After administering these drugs, the patient will be assessed after a four-week interval to determine if the symptoms have improved. If the symptoms have not improved after four weeks, Prozac will be increased by 10-20 mg for four weeks until a maximum of 80 mg, which is the maximum recommended dose per day. If the symptoms improve within the first four weeks, the regimen will be maintained until the patient completes the dose. After completing the dose, the patient will sleep well and the symptoms of depression will be well managed. Once the desired outcome has been achieved the patient Prozac daily should be discontinued and started on Prozac weekly after one week. The patient should be closely monitored for any changes in behavior and suicidal tendencies within the first 4- 8 weeks. Prozac may also interfere with glycemic control as it may cause hypoglycemia especially in diabetic patients (DiVall & Woolley, 2019)

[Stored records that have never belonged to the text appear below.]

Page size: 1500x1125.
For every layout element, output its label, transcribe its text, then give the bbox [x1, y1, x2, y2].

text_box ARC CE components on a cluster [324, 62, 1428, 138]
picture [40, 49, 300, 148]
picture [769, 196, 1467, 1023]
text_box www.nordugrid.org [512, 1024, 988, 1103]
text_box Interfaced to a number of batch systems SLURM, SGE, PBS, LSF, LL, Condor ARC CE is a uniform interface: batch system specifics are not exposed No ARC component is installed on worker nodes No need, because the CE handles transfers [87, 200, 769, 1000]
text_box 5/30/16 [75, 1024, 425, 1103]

I have learnt that depression is a major illness that affects many patients and details in the history of a patient should be carefully examined to make the appropriate diagnosis and commence the proper treatment modalities.
Bennabi, D., Charpeaud, T., Yrondi, A., Genty, J. B., Destouches, S., Lancrenon, S., & Haffen, E. (2019). Clinical guidelines for the management of treatment-resistant depression: French recommendations from experts, the French Association for Biological Psychiatry and Neuropsychopharmacology and the fondation FondaMental. BMC Psychiatry, 19(), 262. https://doi.org/10.1186/s12888-019-2237-x
Bauer, M., Severus, E., Möller, H. J., Young, A. H., & WFSBP Task Force on Unipolar Depressive Disorders. (2017). Pharmacological treatment of unipolar depressive disorders: summary of WFSBP guidelines. International Journal Of Psychiatry In Clinical Practice, 21(3), 166-176. https://doi.org/10.1080/13651501.2017.1306082
DiVall, M. V., & Woolley, A. B. (2019). CHAPTER Pharmacologic Agents. Acute Care Handbook for Physical Therapists E-Book, 431.
Niel, K., LaRosa, K. N., Klages, K. L., Merchant, T. E., Wise, M. S., Witcraft, S. M., Hancock, D., Caples, M., Mandrell, B. N., & Crabtree, V. M. (2020). Actigraphy versus polysomnography to measure sleep in youth treated for craniopharyngioma. Behavioral sleep medicine, 18(5), 589-597. https://doi.org/10.1080/15402002.2019.1635133
Salehi, M., Hadizadeh, H., Chang, A., & Grados, M. A. (2019). Recommendations for prescribing SSRIs. Contemporary Pediatrics, 36(11), 24-27.